Required action —
Locate the line that contains "难问题, 可在线咨询客服". Print it and every subsequent line through the final line of the records, exactly and only those.

--------------------------------------------------

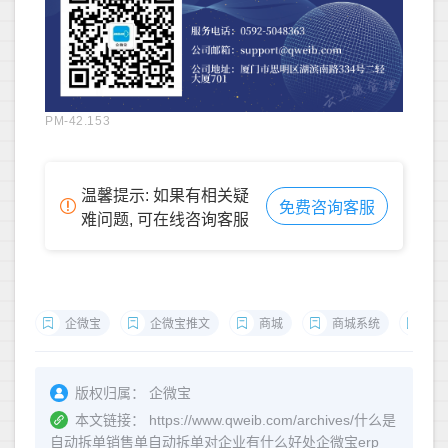
PM-42.153
温馨提示: 如果有相关疑
免费咨询客服
难问题, 可在线咨询客服
企微宝
企微宝推文
商城
商城系统
企
版权归属：
企微宝
本文链接：
https://www.qweib.com/archives/什么是
自动拆单销售单自动拆单对企业有什么好处企微宝erp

--------------------------------------------------

Exercise output —
难问题, 可在线咨询客服
企微宝
企微宝推文
商城
商城系统
企
版权归属：
企微宝
本文链接：
https://www.qweib.com/archives/什么是
自动拆单销售单自动拆单对企业有什么好处企微宝erp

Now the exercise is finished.